After we finished processing expression tokens and reached the end of the expression we will need an extra while loop to pop remaining operators and apply it on the top operand(s). In the end we should have the only one resulting composite operand in the operands stack, we return it as a final expression result:
private Expression readExpression() {
...
while (!operators.isEmpty()) {
applyTopOperator();
}
return operands.pop();
}
Now we can now build AssignmentStatement
in the parseExpression()
method. The AssignStatement
can start with a Variable or an Operator token type (in case we have a new
operator for the structure instantiation). When we read an expression we expect to read an entire Assignment
expression accumulating left value as a variable name and right expression as a variable value. Therefore, we go to one tokens position back and start reading the expression using ExpressionReader
starting from variable’s name declaration:
private Statement parseExpression() {
Token token = next(TokenType.Keyword, TokenType.Variable, TokenType.Operator);
switch (token.getType()) {
case Variable:
case Operator:
position--;
Expression value = new ExpressionReader().readExpression();
...
case Keyword:
default:
...
}
}
In the end we expect to obtain the complete AssignmentOperator
and we can create an AssignmentStatement
instance:
...
case Variable:
case Operator:
position--;
Expression value = new ExpressionReader().readExpression();
if (value instanceof AssignmentOperator) {
VariableExpression variable = (VariableExpression) ((AssignmentOperator) value).getLeft();
return new AssignmentStatement(variable.getName(), ((AssignmentOperator) value).getRight(), variables::put);
} else {
throw new SyntaxException(String.format("Unsupported statement: `%s`", value));
}
...
The last thing we need to do is to update expressions reading for the input
and if
statements using our new inner ExpressionReader
class.
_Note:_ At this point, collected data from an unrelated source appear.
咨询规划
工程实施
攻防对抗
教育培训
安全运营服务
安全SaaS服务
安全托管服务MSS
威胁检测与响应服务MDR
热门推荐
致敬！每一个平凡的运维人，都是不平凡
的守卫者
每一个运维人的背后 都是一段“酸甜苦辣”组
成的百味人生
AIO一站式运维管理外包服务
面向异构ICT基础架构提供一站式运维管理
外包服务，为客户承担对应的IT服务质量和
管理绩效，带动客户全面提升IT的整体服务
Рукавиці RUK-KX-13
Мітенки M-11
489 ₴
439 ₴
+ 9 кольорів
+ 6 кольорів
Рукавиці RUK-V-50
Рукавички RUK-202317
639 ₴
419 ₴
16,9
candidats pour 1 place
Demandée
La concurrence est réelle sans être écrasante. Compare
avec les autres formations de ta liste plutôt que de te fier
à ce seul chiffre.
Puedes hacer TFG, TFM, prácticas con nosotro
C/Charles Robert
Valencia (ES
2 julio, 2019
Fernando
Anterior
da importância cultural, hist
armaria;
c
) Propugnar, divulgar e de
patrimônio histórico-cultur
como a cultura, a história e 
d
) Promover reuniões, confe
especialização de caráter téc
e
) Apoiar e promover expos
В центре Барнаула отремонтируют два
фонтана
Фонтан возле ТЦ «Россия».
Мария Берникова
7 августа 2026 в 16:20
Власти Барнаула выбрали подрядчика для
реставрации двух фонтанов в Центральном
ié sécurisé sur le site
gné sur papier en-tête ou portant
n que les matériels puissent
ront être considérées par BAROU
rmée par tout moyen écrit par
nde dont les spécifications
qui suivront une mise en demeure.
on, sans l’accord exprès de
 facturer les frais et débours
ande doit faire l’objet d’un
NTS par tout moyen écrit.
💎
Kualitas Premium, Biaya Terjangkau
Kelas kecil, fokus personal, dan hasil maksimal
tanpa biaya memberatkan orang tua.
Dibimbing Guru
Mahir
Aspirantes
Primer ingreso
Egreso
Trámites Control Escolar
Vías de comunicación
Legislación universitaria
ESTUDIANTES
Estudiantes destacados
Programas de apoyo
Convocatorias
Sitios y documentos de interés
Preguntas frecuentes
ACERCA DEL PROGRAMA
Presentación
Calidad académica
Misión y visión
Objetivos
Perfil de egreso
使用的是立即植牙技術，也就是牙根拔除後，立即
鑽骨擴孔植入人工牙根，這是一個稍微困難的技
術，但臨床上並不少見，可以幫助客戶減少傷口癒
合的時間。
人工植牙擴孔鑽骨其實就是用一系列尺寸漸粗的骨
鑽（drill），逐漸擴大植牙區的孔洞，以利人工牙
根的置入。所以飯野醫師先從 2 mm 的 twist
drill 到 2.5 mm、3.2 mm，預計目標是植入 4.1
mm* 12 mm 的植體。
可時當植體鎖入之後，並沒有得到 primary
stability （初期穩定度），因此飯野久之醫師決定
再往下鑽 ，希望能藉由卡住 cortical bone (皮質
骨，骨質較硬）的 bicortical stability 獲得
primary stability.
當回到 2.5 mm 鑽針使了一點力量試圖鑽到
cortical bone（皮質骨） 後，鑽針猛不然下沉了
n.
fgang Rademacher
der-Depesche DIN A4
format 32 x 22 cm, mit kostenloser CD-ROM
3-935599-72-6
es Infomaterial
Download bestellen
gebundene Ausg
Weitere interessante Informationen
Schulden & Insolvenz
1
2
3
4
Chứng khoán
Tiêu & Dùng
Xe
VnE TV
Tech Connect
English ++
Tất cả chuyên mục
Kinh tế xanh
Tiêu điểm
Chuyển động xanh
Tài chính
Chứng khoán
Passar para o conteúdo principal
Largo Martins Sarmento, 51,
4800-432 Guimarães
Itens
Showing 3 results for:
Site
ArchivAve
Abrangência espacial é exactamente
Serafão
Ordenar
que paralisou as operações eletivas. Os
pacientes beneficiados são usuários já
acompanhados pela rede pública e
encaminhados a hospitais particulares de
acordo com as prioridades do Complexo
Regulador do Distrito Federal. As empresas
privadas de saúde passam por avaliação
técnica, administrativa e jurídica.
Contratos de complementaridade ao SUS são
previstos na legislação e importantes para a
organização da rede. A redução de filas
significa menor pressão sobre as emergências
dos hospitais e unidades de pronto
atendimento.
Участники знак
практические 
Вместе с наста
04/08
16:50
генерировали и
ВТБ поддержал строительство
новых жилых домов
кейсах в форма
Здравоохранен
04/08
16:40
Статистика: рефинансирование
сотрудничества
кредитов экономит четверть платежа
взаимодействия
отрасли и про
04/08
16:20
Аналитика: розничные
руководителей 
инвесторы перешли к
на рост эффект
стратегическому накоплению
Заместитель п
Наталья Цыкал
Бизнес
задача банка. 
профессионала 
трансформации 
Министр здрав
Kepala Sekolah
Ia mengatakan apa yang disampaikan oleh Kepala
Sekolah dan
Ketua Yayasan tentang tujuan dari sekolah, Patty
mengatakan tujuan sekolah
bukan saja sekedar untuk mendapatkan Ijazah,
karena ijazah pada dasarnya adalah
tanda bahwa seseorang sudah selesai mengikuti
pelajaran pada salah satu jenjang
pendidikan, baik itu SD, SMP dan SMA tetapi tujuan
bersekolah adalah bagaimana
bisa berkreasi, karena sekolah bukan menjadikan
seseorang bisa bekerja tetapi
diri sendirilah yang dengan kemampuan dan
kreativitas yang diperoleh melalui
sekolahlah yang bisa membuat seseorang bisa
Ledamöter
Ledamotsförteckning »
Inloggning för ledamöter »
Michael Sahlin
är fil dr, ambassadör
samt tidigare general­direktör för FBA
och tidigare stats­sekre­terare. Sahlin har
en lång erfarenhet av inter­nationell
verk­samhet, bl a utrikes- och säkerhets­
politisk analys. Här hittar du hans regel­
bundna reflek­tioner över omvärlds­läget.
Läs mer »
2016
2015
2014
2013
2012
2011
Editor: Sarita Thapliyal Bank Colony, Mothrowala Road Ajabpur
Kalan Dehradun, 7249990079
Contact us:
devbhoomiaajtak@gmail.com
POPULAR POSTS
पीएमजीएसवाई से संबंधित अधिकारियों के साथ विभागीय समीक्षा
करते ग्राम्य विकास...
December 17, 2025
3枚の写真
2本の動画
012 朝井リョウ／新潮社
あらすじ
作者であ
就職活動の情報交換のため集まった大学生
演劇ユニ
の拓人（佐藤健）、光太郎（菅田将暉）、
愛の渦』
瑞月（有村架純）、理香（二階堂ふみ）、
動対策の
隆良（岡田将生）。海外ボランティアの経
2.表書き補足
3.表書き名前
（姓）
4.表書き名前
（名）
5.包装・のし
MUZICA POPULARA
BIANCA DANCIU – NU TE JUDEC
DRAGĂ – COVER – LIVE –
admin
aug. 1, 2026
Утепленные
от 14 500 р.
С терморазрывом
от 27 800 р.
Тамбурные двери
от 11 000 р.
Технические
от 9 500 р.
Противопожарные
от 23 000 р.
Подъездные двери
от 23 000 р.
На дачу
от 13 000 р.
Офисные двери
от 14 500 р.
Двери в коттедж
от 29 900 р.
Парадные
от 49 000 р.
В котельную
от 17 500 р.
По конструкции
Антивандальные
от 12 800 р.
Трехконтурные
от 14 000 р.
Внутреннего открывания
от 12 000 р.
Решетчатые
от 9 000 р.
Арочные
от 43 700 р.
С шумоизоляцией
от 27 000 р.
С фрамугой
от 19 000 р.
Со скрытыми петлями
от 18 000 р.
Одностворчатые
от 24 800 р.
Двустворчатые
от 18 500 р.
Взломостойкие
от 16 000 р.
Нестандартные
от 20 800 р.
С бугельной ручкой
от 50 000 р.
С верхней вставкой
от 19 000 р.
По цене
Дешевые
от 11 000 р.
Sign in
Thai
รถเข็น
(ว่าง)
It will allow us to read complex expression inside print
and if
statements:
...
case Keyword:
default:
switch (token.getValue()) {
case "print":
Expression expression = new ExpressionReader().readExpression();
...
case "if":
Expression condition = new ExpressionReader().readExpression();
...
}
...
In this article, we improved our own programming language with mathematical expressions evaluation using Dijkstra's Two-Stack algorithm. We injected operators priority with an ability to change it using parentheses, including complex structure instantiations. The full source code is available over on GitHub.